> _Given records_:
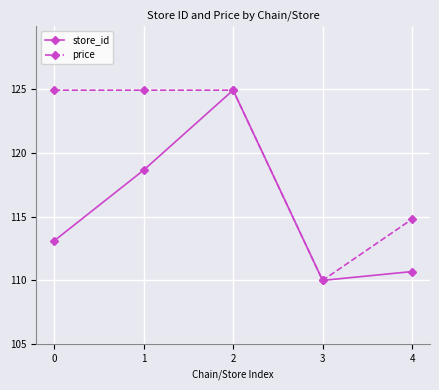

Reading left to right, what are all the values shown in this chart?

store_id: 113.1	118.6	124.9	110.0	110.7
price: 124.9	124.9	124.9	110.0	114.8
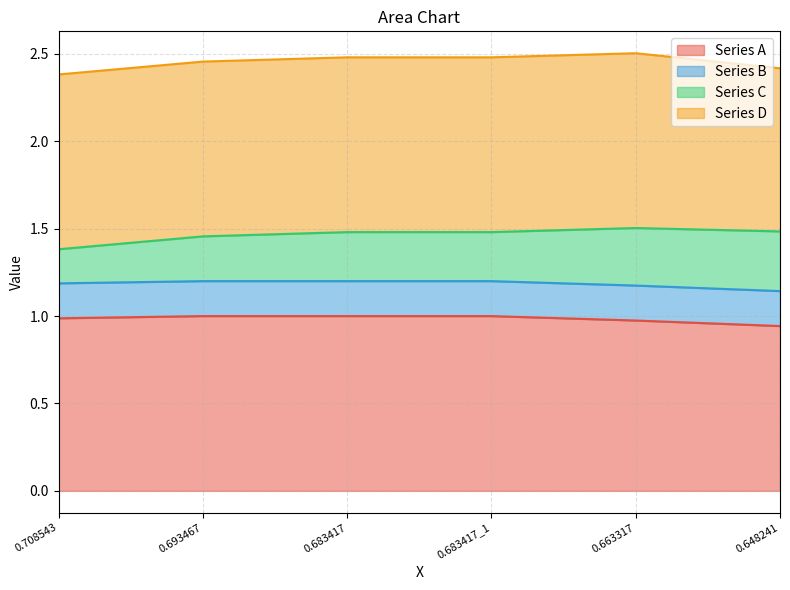

Is the value of Series A at 0.683417 greater than the value of Series B at 0.648241?

Yes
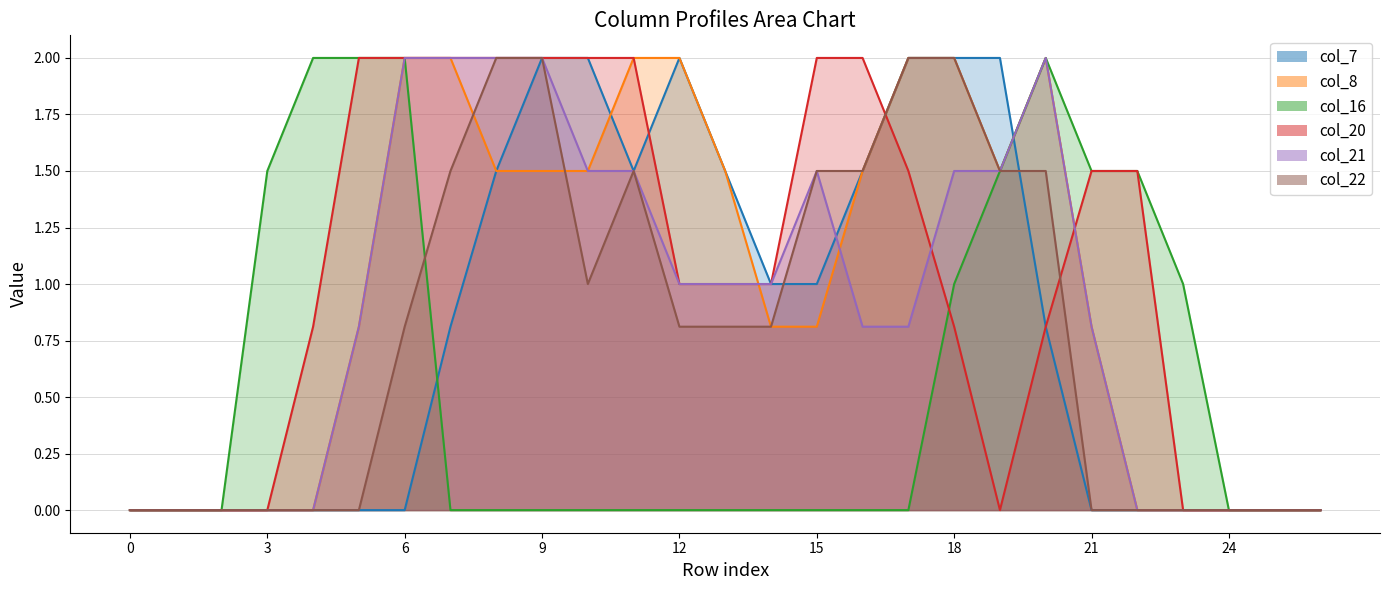

What is the sum of all col_8 values?

26.2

> _What you should do_:
Write out the text of every item above verbatim, leaving out the pictures.

> _Finished task_:
Reading left to right, what are all the values shown in this chart?

store_id: 113.1	118.6	124.9	110.0	110.7
price: 124.9	124.9	124.9	110.0	114.8

Is the value of Series A at 0.683417 greater than the value of Series B at 0.648241?

Yes

What is the sum of all col_8 values?

26.2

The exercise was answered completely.